You’re reading a blog post. Blogging is talking. Sometimes it’s downright t-a-l-k-a-t-i-v-e. Chatty. Pointless. Silence is to be preferred to word pollution.

Two photographs in The Wood of Our Lady, Dennis Aubrey’s Via Lucis post, give reason to talk about talkativeness. Open the link and scroll down near the bottom to see two capitals: 1) two figures with their heads in their hands, weeping, and 2) what Dennis calls “The Punishment of the Talkative”.
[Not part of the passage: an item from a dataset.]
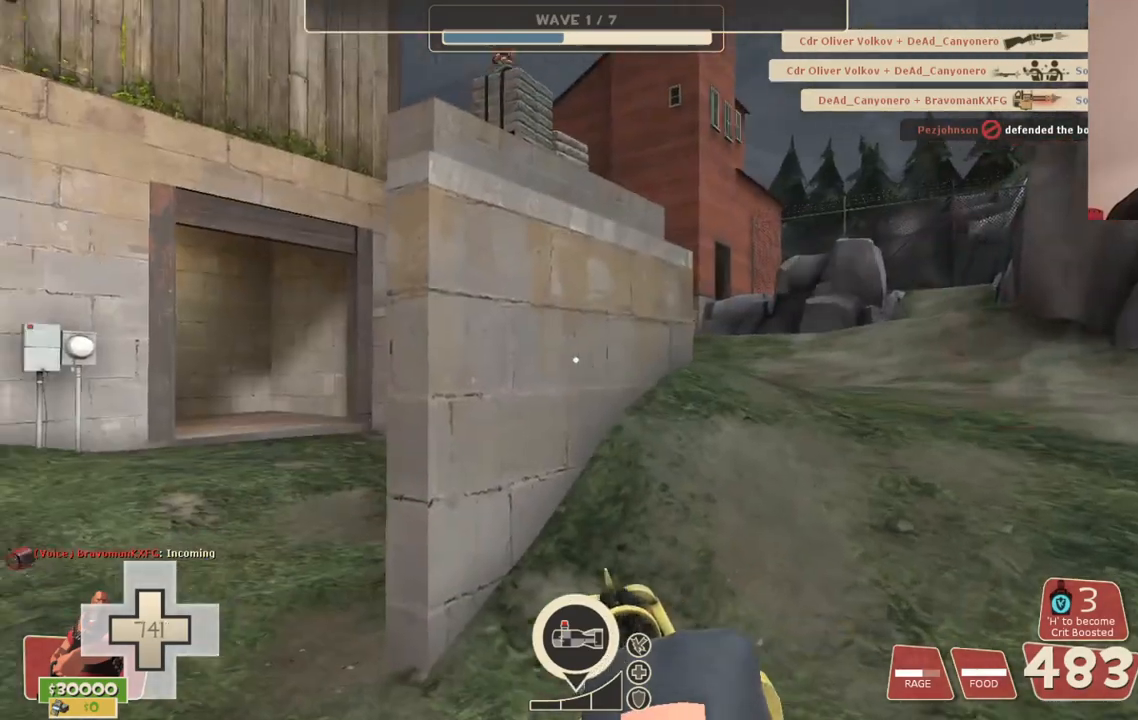
{"buttons": ["L2"], "left_stick": "center", "right_stick": "center", "events": [[17, "left_stick", "down-right"], [33, "right_stick", "down-left"], [133, "right_stick", "center"], [183, "right_stick", "up-left"], [350, "right_stick", "center"], [467, "left_stick", "center"]]}
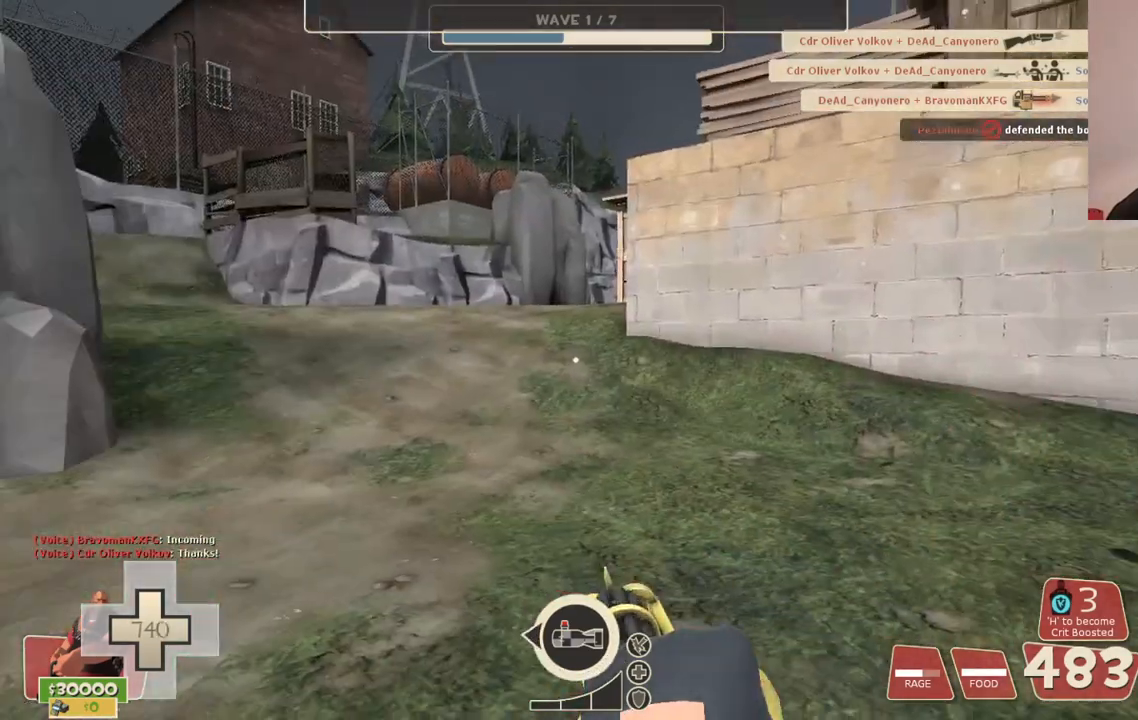
{"buttons": ["L2"], "left_stick": "center", "right_stick": "center", "events": [[200, "right_stick", "left"], [233, "left_stick", "down-right"], [367, "right_stick", "center"], [417, "left_stick", "center"]]}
The weeping figures of 12th century Église Notre-Dame-de-la-Nativité strike a chord of familiarity.  How many times a day does the news cause us to put our head in our hands in despair? But “the punishment of the talkative” capital evokes no such sympathy. It strikes us moderns as barbaric, the art of a Christian first-cousin of ISIL with grotesque figures excising the tongue of the talkative. Yet it served to remind the worshipers in the 12th century, as it still does in its startling way, that talkativeness is no virtue. Words are sacred. Dennis Aubrey puts it this way:

Perhaps the most famous capital represents the punishment of the talkative, presumably by excising the tongue with tongs. I don’t know if this condemns lying, calumny, or verbal abuse, or if it is a more generalized censure of chattiness or language in general. While this punishment somehow seems fitting for the slanderers who fill our public lives, I would prefer these thoughts of Voltaire, … les anges m’ont tué par leur silence. Le silence est le just chatiment des bavard. Je meurs, je suis mort. “The angels have killed me with their silence. Silence is the just punishment for the talkative. I’m dying. I’m dead.”

It was poet Kahlil Gibran, author of The Prophet, whose first published book (1918) was titled The Madman, who used words to say, “I have learned silence from the talkative, tolerative from the intolerant, and kindness from the unkind; yet strange, I am ungrateful to those teachers.”

Thank you, Dennis Aubrey and P.J. McKey for bringing the teachers to light.

– Gordon C. Stewart, Chaska, MN, April 20, 2015.